:: Exercise aim ::
An exact transcript of all the records is required, with nothing left out.

:: Materials provided ::
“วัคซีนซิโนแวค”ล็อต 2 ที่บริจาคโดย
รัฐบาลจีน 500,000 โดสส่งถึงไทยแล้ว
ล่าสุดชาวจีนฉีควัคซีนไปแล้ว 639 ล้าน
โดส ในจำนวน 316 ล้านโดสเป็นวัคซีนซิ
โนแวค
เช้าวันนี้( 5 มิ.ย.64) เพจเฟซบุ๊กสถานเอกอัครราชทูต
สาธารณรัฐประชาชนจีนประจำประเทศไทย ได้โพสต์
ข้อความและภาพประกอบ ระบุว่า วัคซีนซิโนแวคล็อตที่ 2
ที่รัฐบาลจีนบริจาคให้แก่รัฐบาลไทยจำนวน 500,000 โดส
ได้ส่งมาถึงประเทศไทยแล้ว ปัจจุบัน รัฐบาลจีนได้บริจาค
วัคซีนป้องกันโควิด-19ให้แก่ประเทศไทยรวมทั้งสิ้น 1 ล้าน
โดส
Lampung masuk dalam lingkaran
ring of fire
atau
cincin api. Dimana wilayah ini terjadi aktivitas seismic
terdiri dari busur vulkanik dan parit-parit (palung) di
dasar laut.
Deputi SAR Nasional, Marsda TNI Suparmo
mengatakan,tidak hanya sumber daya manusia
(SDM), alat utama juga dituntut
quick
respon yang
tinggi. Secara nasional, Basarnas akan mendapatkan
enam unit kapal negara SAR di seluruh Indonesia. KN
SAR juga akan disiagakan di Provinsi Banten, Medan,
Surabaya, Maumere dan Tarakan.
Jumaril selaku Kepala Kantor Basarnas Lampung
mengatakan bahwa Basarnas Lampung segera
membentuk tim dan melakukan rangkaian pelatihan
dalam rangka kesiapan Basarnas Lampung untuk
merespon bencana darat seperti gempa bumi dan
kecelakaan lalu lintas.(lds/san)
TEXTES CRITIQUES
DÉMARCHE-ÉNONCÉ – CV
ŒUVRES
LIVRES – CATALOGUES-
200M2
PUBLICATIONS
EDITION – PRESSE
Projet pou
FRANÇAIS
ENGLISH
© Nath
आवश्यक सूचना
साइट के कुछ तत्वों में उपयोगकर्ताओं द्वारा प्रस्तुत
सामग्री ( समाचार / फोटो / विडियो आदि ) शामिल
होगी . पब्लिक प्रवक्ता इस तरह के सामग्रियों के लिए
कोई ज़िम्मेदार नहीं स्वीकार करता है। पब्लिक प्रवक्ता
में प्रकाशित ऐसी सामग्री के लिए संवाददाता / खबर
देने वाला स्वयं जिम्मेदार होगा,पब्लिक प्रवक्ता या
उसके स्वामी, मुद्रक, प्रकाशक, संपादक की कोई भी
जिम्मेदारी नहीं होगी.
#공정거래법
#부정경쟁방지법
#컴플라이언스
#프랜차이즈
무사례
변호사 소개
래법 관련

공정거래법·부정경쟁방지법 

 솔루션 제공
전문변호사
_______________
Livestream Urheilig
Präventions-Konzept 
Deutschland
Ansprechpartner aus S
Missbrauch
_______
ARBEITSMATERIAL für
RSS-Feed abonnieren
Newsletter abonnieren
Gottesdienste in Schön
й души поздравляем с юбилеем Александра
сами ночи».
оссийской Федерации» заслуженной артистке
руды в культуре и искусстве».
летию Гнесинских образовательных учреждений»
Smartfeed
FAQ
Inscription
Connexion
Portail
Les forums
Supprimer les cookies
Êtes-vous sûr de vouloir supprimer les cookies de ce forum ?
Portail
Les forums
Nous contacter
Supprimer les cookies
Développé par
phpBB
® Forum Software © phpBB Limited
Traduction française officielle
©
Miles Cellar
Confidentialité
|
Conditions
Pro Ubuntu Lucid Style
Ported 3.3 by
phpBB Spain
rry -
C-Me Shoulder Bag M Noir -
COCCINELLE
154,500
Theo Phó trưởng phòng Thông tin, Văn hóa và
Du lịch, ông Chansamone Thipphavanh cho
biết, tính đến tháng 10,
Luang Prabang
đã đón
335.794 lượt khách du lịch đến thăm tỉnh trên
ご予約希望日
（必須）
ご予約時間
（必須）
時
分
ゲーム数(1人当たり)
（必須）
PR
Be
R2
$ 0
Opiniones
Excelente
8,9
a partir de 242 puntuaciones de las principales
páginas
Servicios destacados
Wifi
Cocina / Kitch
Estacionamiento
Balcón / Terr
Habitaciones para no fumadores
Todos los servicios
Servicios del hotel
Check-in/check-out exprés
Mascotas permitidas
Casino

:: Solution for this task ::
“วัคซีนซิโนแวค”ล็อต 2 ที่บริจาคโดย
รัฐบาลจีน 500,000 โดสส่งถึงไทยแล้ว
ล่าสุดชาวจีนฉีควัคซีนไปแล้ว 639 ล้าน
โดส ในจำนวน 316 ล้านโดสเป็นวัคซีนซิ
โนแวค
เช้าวันนี้( 5 มิ.ย.64) เพจเฟซบุ๊กสถานเอกอัครราชทูต
สาธารณรัฐประชาชนจีนประจำประเทศไทย ได้โพสต์
ข้อความและภาพประกอบ ระบุว่า วัคซีนซิโนแวคล็อตที่ 2
ที่รัฐบาลจีนบริจาคให้แก่รัฐบาลไทยจำนวน 500,000 โดส
ได้ส่งมาถึงประเทศไทยแล้ว ปัจจุบัน รัฐบาลจีนได้บริจาค
วัคซีนป้องกันโควิด-19ให้แก่ประเทศไทยรวมทั้งสิ้น 1 ล้าน
โดส
Lampung masuk dalam lingkaran
ring of fire
atau
cincin api. Dimana wilayah ini terjadi aktivitas seismic
terdiri dari busur vulkanik dan parit-parit (palung) di
dasar laut.
Deputi SAR Nasional, Marsda TNI Suparmo
mengatakan,tidak hanya sumber daya manusia
(SDM), alat utama juga dituntut
quick
respon yang
tinggi. Secara nasional, Basarnas akan mendapatkan
enam unit kapal negara SAR di seluruh Indonesia. KN
SAR juga akan disiagakan di Provinsi Banten, Medan,
Surabaya, Maumere dan Tarakan.
Jumaril selaku Kepala Kantor Basarnas Lampung
mengatakan bahwa Basarnas Lampung segera
membentuk tim dan melakukan rangkaian pelatihan
dalam rangka kesiapan Basarnas Lampung untuk
merespon bencana darat seperti gempa bumi dan
kecelakaan lalu lintas.(lds/san)
TEXTES CRITIQUES
DÉMARCHE-ÉNONCÉ – CV
ŒUVRES
LIVRES – CATALOGUES-
200M2
PUBLICATIONS
EDITION – PRESSE
Projet pou
FRANÇAIS
ENGLISH
© Nath
आवश्यक सूचना
साइट के कुछ तत्वों में उपयोगकर्ताओं द्वारा प्रस्तुत
सामग्री ( समाचार / फोटो / विडियो आदि ) शामिल
होगी . पब्लिक प्रवक्ता इस तरह के सामग्रियों के लिए
कोई ज़िम्मेदार नहीं स्वीकार करता है। पब्लिक प्रवक्ता
में प्रकाशित ऐसी सामग्री के लिए संवाददाता / खबर
देने वाला स्वयं जिम्मेदार होगा,पब्लिक प्रवक्ता या
उसके स्वामी, मुद्रक, प्रकाशक, संपादक की कोई भी
जिम्मेदारी नहीं होगी.
#공정거래법
#부정경쟁방지법
#컴플라이언스
#프랜차이즈
무사례
변호사 소개
래법 관련

공정거래법·부정경쟁방지법 

 솔루션 제공
전문변호사
_______________
Livestream Urheilig
Präventions-Konzept 
Deutschland
Ansprechpartner aus S
Missbrauch
_______
ARBEITSMATERIAL für
RSS-Feed abonnieren
Newsletter abonnieren
Gottesdienste in Schön
й души поздравляем с юбилеем Александра
сами ночи».
оссийской Федерации» заслуженной артистке
руды в культуре и искусстве».
летию Гнесинских образовательных учреждений»
Smartfeed
FAQ
Inscription
Connexion
Portail
Les forums
Supprimer les cookies
Êtes-vous sûr de vouloir supprimer les cookies de ce forum ?
Portail
Les forums
Nous contacter
Supprimer les cookies
Développé par
phpBB
® Forum Software © phpBB Limited
Traduction française officielle
©
Miles Cellar
Confidentialité
|
Conditions
Pro Ubuntu Lucid Style
Ported 3.3 by
phpBB Spain
rry -
C-Me Shoulder Bag M Noir -
COCCINELLE
154,500
Theo Phó trưởng phòng Thông tin, Văn hóa và
Du lịch, ông Chansamone Thipphavanh cho
biết, tính đến tháng 10,
Luang Prabang
đã đón
335.794 lượt khách du lịch đến thăm tỉnh trên
ご予約希望日
（必須）
ご予約時間
（必須）
時
分
ゲーム数(1人当たり)
（必須）
PR
Be
R2
$ 0
Opiniones
Excelente
8,9
a partir de 242 puntuaciones de las principales
páginas
Servicios destacados
Wifi
Cocina / Kitch
Estacionamiento
Balcón / Terr
Habitaciones para no fumadores
Todos los servicios
Servicios del hotel
Check-in/check-out exprés
Mascotas permitidas
Casino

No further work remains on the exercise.